By 1929, the whole family, including Marie, were in Prague. In Struhařov, Marie had married a schoolteacher, František Johanis, and, in 1929, he took on a teaching position in Prague. Josef married Anna (née Kreisslová, born 12 September 1903) on 14 February 1928 and their daughter Eva was born on 23 May 1929. Josef was also the loving uncle of his nephew Luboš, Marie‘s son, who always remembered his uncle as an exceptionally kind, generous, active, and enteprising man. They were a close extended family. Photos exist of family trips to a spa in Moravia and a mountain resort in Slovakia.  

In March 1939, with the start of the Nazi occupation of Czechoslovakia, the persecution of Jews began. Josef and Anna applied for passports and wanted to emigrate, but it was too late. Unlike his parents and his brother Arnošt, who remained single and lived with his parents, Josef and his family did not have to move from the home they rented in Prague until they were forced to take part in the E transport from Prague to the Łódź Ghetto on 3 November 1941. They arrived in Łódź the following day. Official lists show that the family, along with others from the transport, was first housed in a so-called  “kolektyw“ (vide) – a collective – at Jakuba 10 Street.

Half of the Czech ghetto Jews died that winter, which was particularly harsh. Researchers know that Anna and Eva survived the winter, because a letter dated 2 May 1942 asked the Łódź Ghetto resettlement commitee for a temporary exemption from a planned deportation the next day. Anna Brumlíková’s name was one of the seven signatures on the letter.  The reason for seeking the exemption, according to the letter,  was that Anna was “acutely ill.“ The request was denied.  According to The Chronicle of the Łódź Ghetto (vide) , on May 3 the people were to gather at the Central Prison (vide). They were deported to Chełmno (vide) the following day. Anna and Eva were on the transport list, and it appears they died on that same day.

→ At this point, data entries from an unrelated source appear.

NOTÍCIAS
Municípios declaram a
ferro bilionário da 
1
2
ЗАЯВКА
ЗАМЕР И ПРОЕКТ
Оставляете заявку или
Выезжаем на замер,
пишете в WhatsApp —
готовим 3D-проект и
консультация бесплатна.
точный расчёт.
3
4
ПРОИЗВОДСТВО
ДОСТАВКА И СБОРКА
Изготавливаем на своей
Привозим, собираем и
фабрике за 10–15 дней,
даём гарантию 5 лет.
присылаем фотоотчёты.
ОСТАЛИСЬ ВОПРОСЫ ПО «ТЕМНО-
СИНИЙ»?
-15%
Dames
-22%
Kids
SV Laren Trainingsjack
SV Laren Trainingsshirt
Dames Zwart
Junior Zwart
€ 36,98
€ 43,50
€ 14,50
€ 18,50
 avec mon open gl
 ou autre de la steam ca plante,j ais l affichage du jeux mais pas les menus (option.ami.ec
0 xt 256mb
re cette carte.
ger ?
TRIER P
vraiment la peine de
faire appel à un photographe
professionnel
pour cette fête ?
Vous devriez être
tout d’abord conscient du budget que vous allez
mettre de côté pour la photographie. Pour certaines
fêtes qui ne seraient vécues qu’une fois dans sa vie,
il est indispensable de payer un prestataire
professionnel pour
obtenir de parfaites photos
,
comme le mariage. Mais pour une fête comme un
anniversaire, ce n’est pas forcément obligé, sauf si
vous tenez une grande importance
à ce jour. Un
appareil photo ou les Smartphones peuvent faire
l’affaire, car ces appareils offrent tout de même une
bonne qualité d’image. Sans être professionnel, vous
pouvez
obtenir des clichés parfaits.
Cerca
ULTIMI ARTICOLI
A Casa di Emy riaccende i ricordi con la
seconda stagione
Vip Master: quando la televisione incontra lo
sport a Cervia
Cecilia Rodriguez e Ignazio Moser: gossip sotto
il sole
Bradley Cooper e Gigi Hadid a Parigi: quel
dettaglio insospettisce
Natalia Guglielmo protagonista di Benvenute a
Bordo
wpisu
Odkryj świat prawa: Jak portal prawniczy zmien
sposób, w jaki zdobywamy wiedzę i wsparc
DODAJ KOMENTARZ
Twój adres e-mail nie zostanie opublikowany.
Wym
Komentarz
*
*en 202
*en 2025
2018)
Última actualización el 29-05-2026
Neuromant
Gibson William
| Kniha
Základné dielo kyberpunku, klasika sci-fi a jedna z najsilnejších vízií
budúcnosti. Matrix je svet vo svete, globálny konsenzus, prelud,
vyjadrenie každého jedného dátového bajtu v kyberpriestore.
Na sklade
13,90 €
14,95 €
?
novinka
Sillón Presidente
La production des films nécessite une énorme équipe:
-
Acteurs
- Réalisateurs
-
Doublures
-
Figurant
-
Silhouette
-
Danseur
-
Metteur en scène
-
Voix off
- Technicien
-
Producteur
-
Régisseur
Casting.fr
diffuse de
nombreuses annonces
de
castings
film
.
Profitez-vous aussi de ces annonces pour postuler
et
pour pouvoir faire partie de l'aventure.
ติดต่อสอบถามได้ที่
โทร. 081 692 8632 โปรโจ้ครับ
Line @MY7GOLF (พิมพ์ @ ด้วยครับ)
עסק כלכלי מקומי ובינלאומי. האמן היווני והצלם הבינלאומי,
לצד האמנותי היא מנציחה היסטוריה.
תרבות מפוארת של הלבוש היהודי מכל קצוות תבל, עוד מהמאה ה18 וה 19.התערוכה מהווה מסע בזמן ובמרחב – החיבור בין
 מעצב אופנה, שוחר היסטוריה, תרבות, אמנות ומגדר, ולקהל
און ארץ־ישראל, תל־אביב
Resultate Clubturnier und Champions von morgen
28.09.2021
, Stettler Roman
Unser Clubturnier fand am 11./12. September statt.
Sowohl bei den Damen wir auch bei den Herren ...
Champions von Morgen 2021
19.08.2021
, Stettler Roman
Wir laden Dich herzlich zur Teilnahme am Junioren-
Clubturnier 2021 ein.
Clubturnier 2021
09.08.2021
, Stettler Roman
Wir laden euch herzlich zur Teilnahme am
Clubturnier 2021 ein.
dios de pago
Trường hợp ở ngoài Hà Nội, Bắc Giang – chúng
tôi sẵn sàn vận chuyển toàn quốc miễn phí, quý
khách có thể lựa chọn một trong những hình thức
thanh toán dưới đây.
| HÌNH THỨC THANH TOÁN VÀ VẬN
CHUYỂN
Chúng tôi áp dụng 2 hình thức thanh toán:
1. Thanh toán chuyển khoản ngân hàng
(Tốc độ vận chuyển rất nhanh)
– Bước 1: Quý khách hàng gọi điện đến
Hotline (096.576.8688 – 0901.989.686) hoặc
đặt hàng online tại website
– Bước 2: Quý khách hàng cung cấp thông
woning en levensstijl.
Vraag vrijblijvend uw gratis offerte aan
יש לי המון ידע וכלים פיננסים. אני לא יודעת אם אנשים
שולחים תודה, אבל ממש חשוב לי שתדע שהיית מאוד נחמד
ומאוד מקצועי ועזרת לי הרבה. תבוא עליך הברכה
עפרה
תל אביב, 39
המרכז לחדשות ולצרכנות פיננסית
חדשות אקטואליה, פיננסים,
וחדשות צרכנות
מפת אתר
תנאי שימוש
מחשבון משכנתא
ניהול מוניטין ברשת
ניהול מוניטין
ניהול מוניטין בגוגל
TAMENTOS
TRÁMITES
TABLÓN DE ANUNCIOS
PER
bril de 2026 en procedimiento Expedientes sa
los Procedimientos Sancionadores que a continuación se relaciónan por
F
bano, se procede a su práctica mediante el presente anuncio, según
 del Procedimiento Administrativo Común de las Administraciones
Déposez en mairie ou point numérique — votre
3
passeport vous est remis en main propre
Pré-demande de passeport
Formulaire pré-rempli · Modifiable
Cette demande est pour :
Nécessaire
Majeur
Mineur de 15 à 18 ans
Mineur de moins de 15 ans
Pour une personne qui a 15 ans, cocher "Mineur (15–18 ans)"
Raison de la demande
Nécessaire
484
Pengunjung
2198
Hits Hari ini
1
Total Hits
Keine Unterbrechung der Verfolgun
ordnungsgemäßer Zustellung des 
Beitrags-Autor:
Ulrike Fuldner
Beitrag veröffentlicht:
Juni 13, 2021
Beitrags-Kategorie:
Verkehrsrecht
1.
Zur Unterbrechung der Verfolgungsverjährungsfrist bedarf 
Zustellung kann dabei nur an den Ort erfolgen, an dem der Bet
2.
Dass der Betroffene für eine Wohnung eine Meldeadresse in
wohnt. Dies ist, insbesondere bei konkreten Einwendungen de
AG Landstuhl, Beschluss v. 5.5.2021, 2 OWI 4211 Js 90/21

It is not known what happened to Josef. There are no records of his death. He may have died in Łódź. His name is not in the cemetery registry records, but these documents are not complete. He may have been deported to a death camp during the final days of the Łódź Ghetto, when lists of deportees were no longer being made.

Marie and Rudolf survived. They had non-Jewish spouses, and, thus, were spared the worst of the Nazi terror. Their children were not deported because they were designated as being a “mixed-race,“ or “mischling,“ by the Nazis, and were registered as Christians at birth. The grandparents, Karel and Albína, were deported to the Theresienstadt Ghetto, in Terezín, near Prague, on 24 October 1942. Despite their age, they survived and were liberated in Terezín on 8 May 1945. Karel died soon after. Arnošt was also deported to Terezín, on 13 July 1942, and, from there, sent to Auschwitz (vide) on 6 September 1943. He probably died the night of 8-9 May 1944, along with nearly 4,000 other Czechs from thattransport.

In 2025, Stolpersteine memorial stones were placed in Prague at Kladenská 3, where Josef, Anna, and Eva lived before their deportation, and at Ovenecká 17, where Karel, Albína, and Arnošt lived and operated their butcher shop.